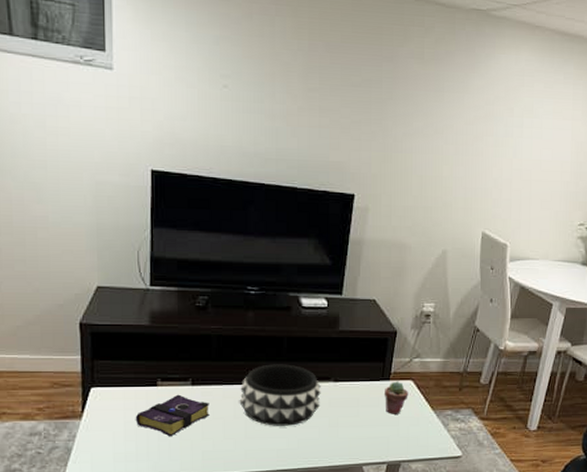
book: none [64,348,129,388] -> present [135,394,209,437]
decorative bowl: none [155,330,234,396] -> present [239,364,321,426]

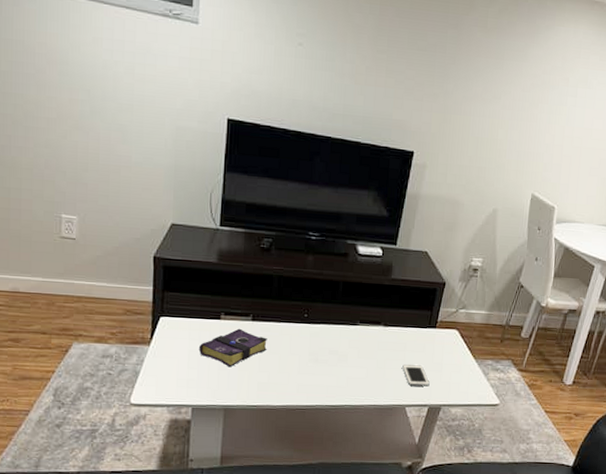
decorative bowl: present [239,364,321,426] -> none [295,306,371,365]
cell phone: none [357,421,387,443] -> present [402,364,430,387]
potted succulent: present [383,381,409,414] -> none [429,329,453,361]

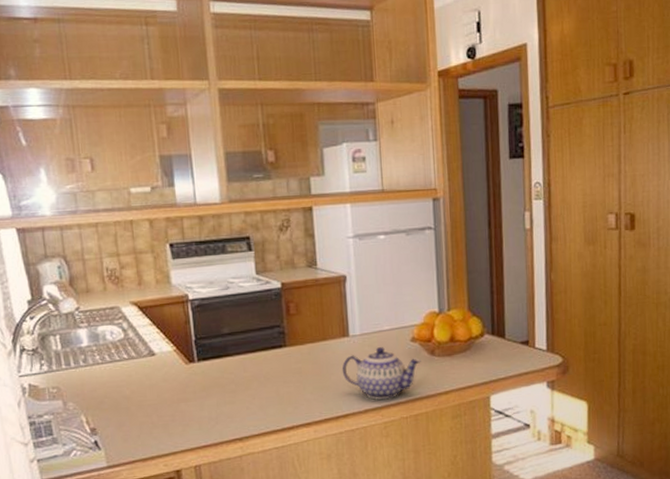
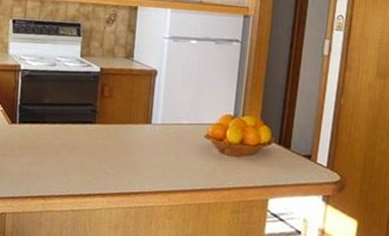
teapot: present [342,347,421,400] -> none [140,138,211,185]

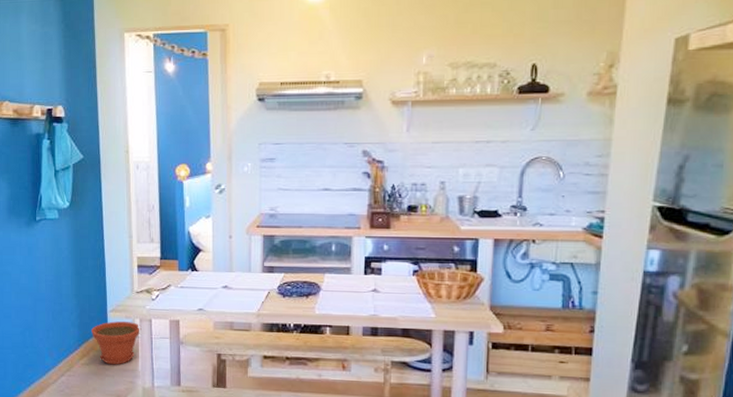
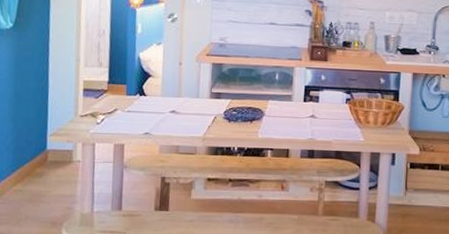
plant pot: present [92,321,141,365] -> none [28,145,84,191]

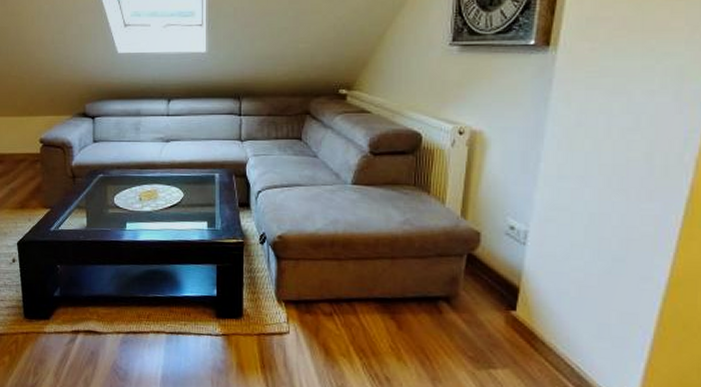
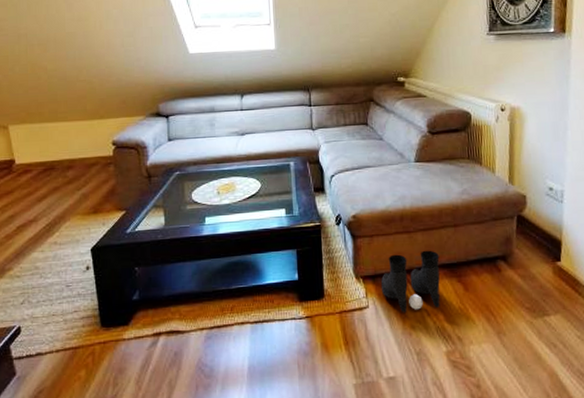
boots: none [304,280,372,344] -> present [380,250,440,313]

● **WHAT THIS TASK INVOLVES**:
Reading through the records above, report each line in which the string "decorative" is found.

● **SOLVED PROBLEM**:
decorative bowl: none [155,330,234,396] -> present [239,364,321,426]
decorative bowl: present [239,364,321,426] -> none [295,306,371,365]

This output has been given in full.